Read through the listing below and copy each line in which the word "input" occurs.

*** Extracted material ***

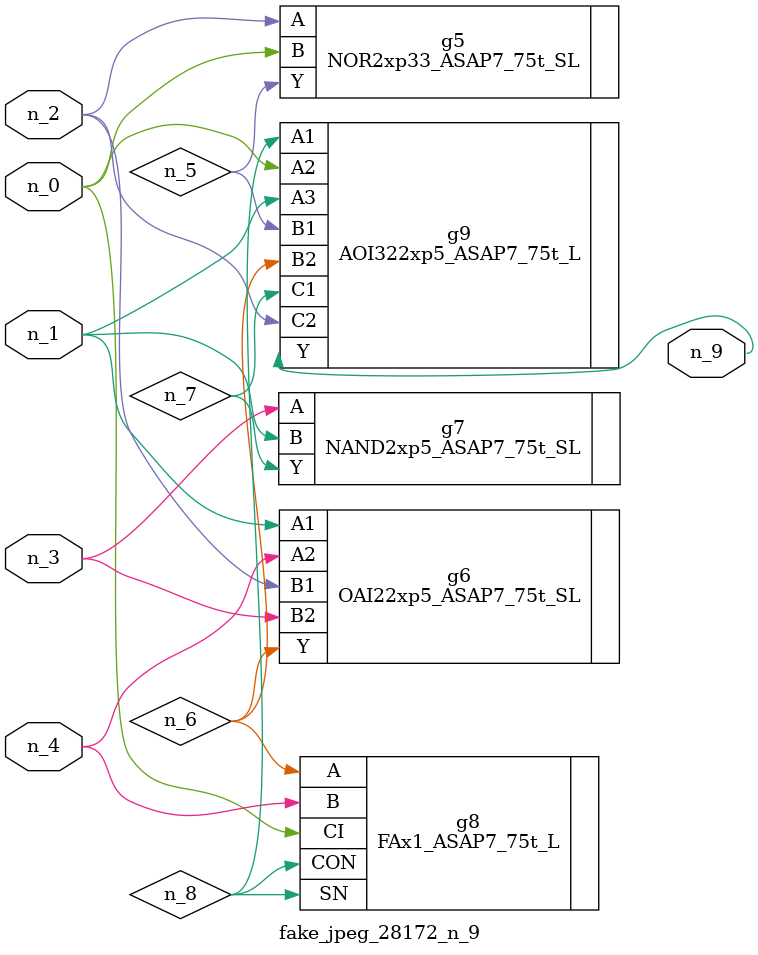
<source format=v>
module fake_jpeg_28172_n_9 (n_3, n_2, n_1, n_0, n_4, n_9);

input n_3;
input n_2;
input n_1;
input n_0;
input n_4;

output n_9;

wire n_8;
wire n_6;
wire n_5;
wire n_7;

NOR2xp33_ASAP7_75t_SL g5 ( 
.A(n_2),
.B(n_0),
.Y(n_5)
);

OAI22xp5_ASAP7_75t_SL g6 ( 
.A1(n_1),
.A2(n_4),
.B1(n_2),
.B2(n_3),
.Y(n_6)
);

NAND2xp5_ASAP7_75t_SL g7 ( 
.A(n_3),
.B(n_1),
.Y(n_7)
);

FAx1_ASAP7_75t_L g8 ( 
.A(n_6),
.B(n_4),
.CI(n_0),
.CON(n_8),
.SN(n_8)
);

AOI322xp5_ASAP7_75t_L g9 ( 
.A1(n_8),
.A2(n_0),
.A3(n_1),
.B1(n_5),
.B2(n_6),
.C1(n_7),
.C2(n_2),
.Y(n_9)
);


endmodule
</source>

***

> **Answer**:
input n_3;
input n_2;
input n_1;
input n_0;
input n_4;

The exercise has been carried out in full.